[[ DATA PROVIDED, beginning ]]

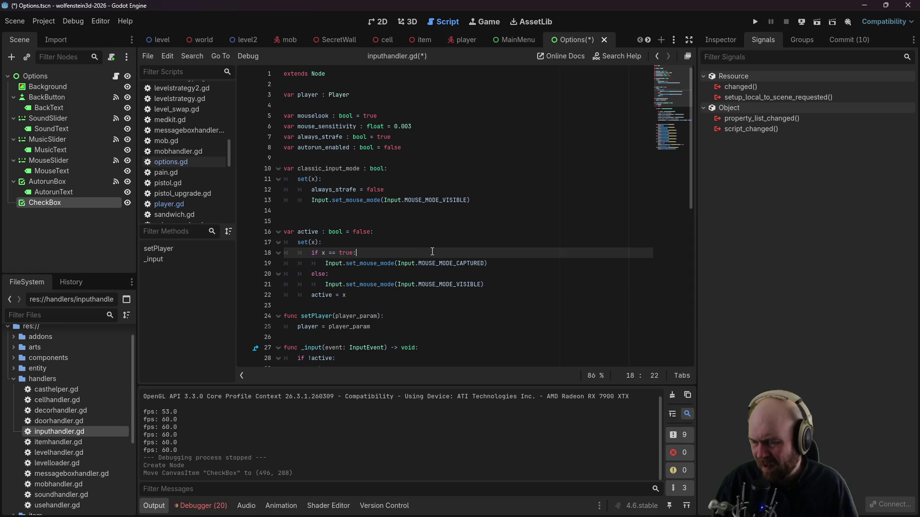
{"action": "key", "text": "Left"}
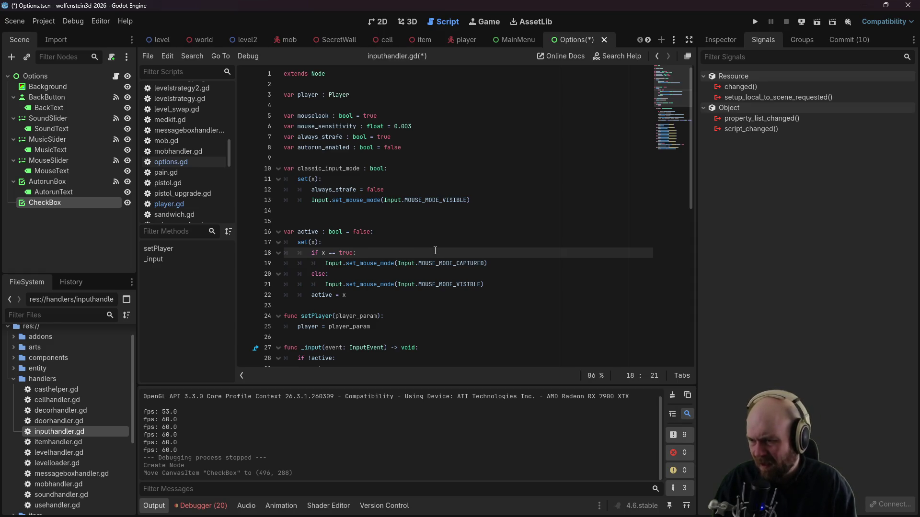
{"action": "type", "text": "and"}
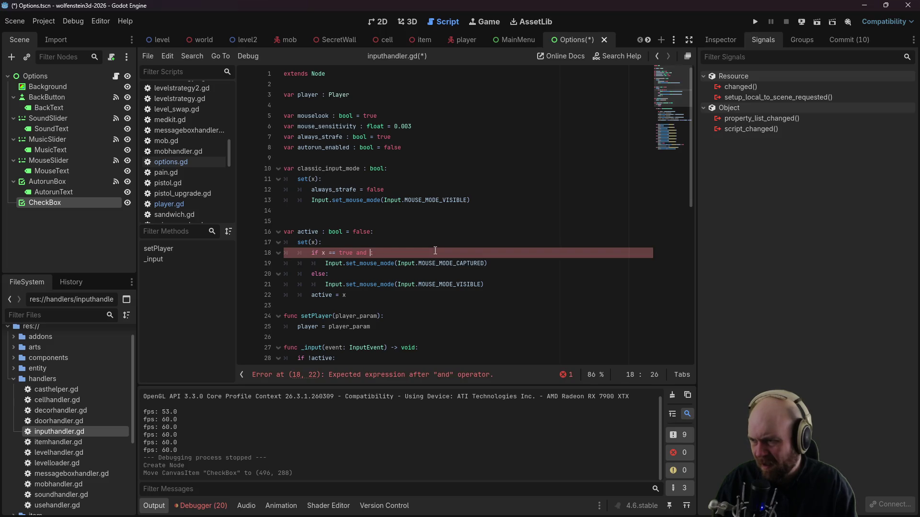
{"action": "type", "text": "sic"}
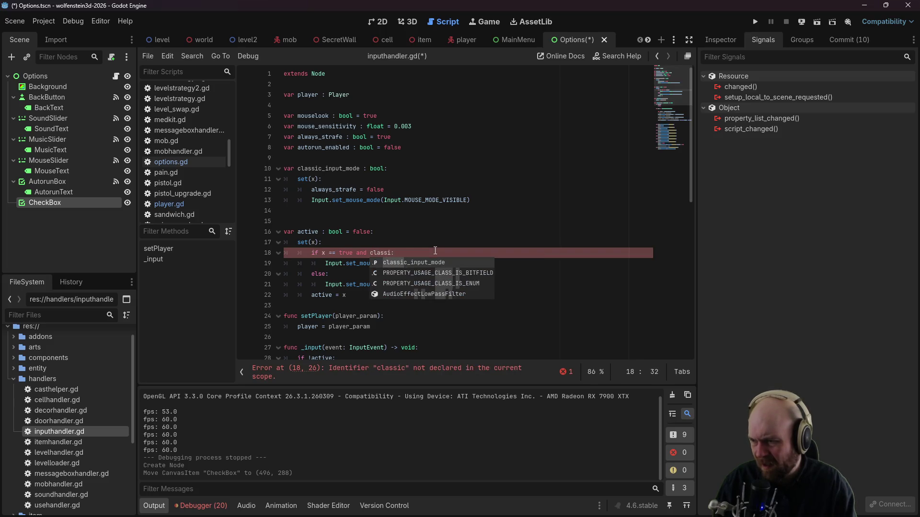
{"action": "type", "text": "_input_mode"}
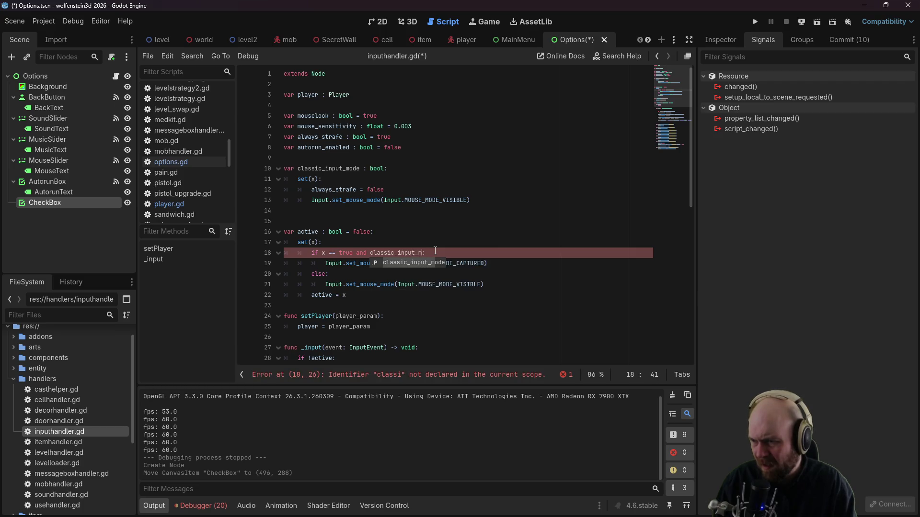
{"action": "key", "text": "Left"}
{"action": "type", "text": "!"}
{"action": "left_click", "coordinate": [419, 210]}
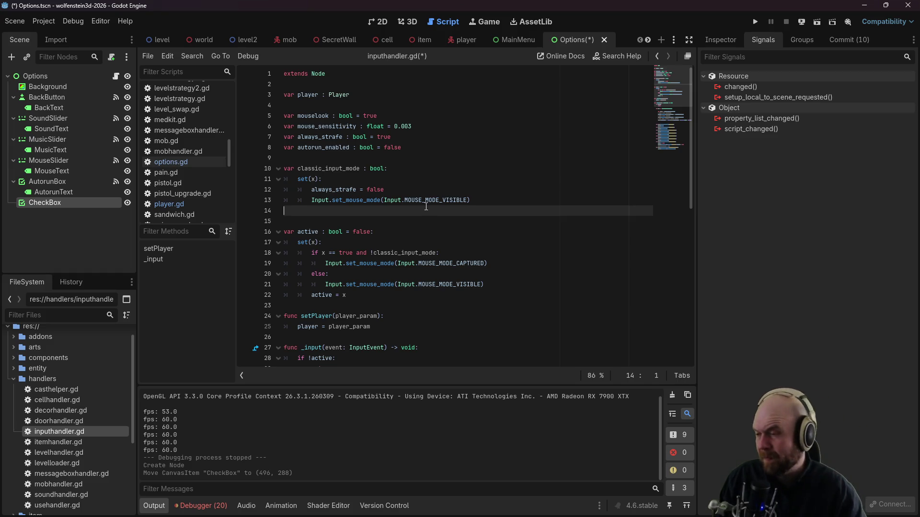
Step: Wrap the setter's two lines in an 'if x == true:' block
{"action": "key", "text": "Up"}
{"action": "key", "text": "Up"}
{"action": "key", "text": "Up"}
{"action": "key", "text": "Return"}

[[ DATA PROVIDED, end ]]
[[ DATA PROVIDED, beginning ]]

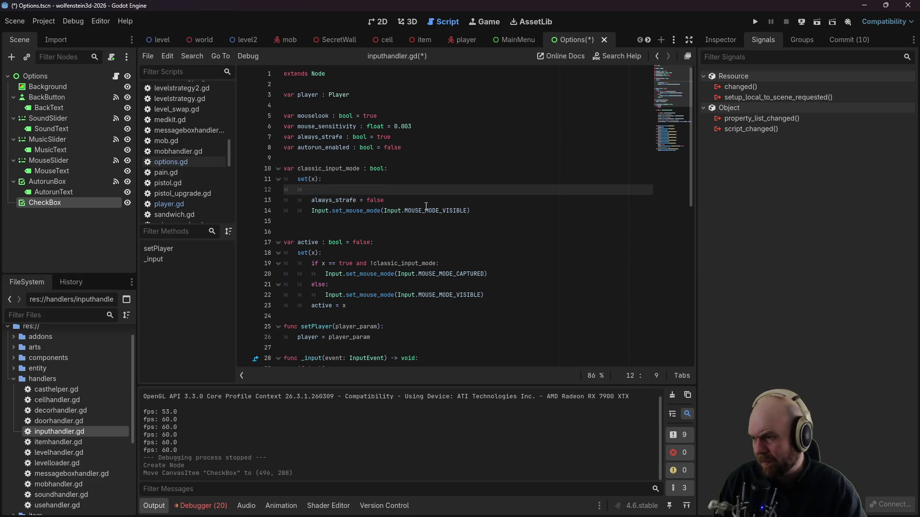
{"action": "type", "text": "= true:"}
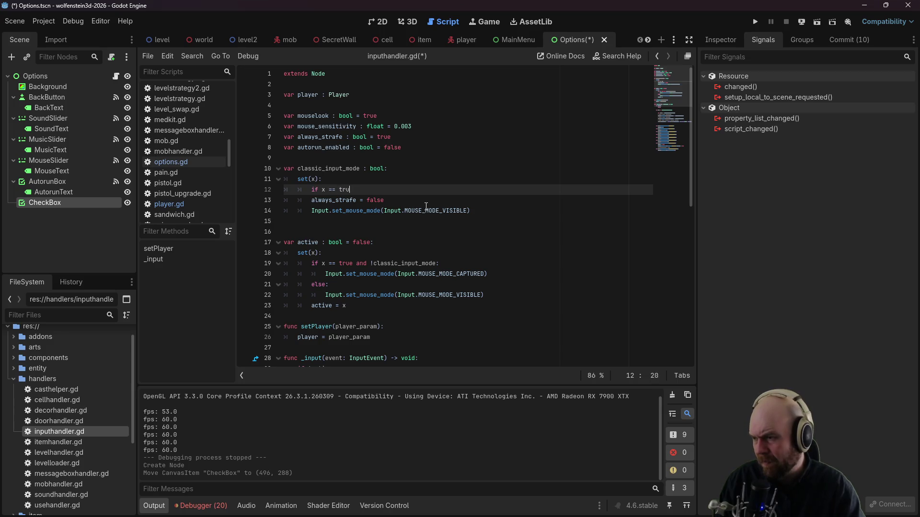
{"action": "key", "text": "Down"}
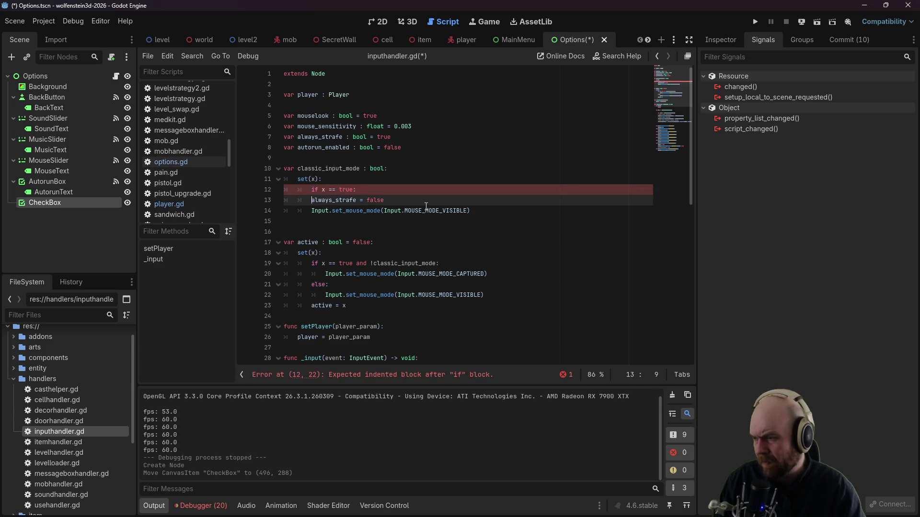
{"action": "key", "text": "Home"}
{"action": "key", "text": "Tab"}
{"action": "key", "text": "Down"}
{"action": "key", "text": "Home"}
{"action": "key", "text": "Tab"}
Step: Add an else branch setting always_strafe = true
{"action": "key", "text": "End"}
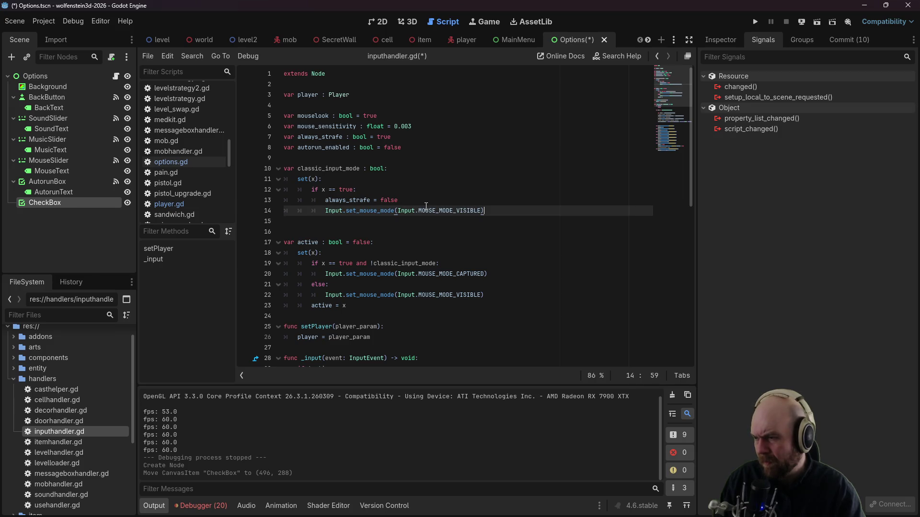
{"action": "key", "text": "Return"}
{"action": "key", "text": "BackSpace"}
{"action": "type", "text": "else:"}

[[ DATA PROVIDED, end ]]

**TASK PROMPT**
Work out how many lines of the listing above include "true"; the reply is that number alone.

**EXPECTED ANSWER**
3